This very funny account is told in the truly genuine voices of the four main characters, Prudence, Seth Earl and Sara. The Woefield Poultry Collective chronicles the revival of not only the farm, but the characters themselves.
Seth, after a painful public humiliation involving his grade 11 drama teacher spent the last two years drinking and blogging on Hollywood scandals and heavy metal bands.
Earl, a talented mandolin player who left the family band, The Lonesome Boys decades ago, is lonely and bitter.
Sara, an eleven-year-old girl, caught in the middle of her parent’s marital issues has one passion, raising poultry and a leader’s determination.
Prudence, undeterred by obstacles (or lying) takes on the farm with this band of loveable misfits to create something quite special.
It was difficult to finish this book. It meant the end of my journey with these offbeat, crazy characters. I will miss them.
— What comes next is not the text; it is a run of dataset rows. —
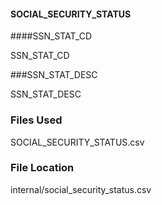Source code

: #### SOCIAL_SECURITY_STATUS



####SSN_STAT_CD	

SSN_STAT_CD	


###SSN_STAT_DESC



SSN_STAT_DESC



### Files Used

SOCIAL_SECURITY_STATUS.csv


### File Location

internal/social_security_status.csv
Susan Juby is the author of several successful books, including The Alice Macleod Trilogy (Alice, I Think (2000), Miss Smithers (2004), Alice Macleod: Realist at Last (2005). Juby’s other Young Adult titles are, Another Kind of Cowboy (2007) and Getting the Girl: A Guide to Private Investigation, Surveillance and Cookery (2008). Juby’s first non-fiction book, Nice Recovery (2010) recounts the story of her struggle with alcoholism as a youth.
The Woefield Poultry Collection (2011) is her first specifically adult fiction book, although the Alice series has also been enjoyed by adults and youth alike. Her latest book, Bright’s Lights, a dystopian thriller, is due to be released in September. Susan will appear at the 2012 Whistler Readers and Writers Festival, October 12 – 14th.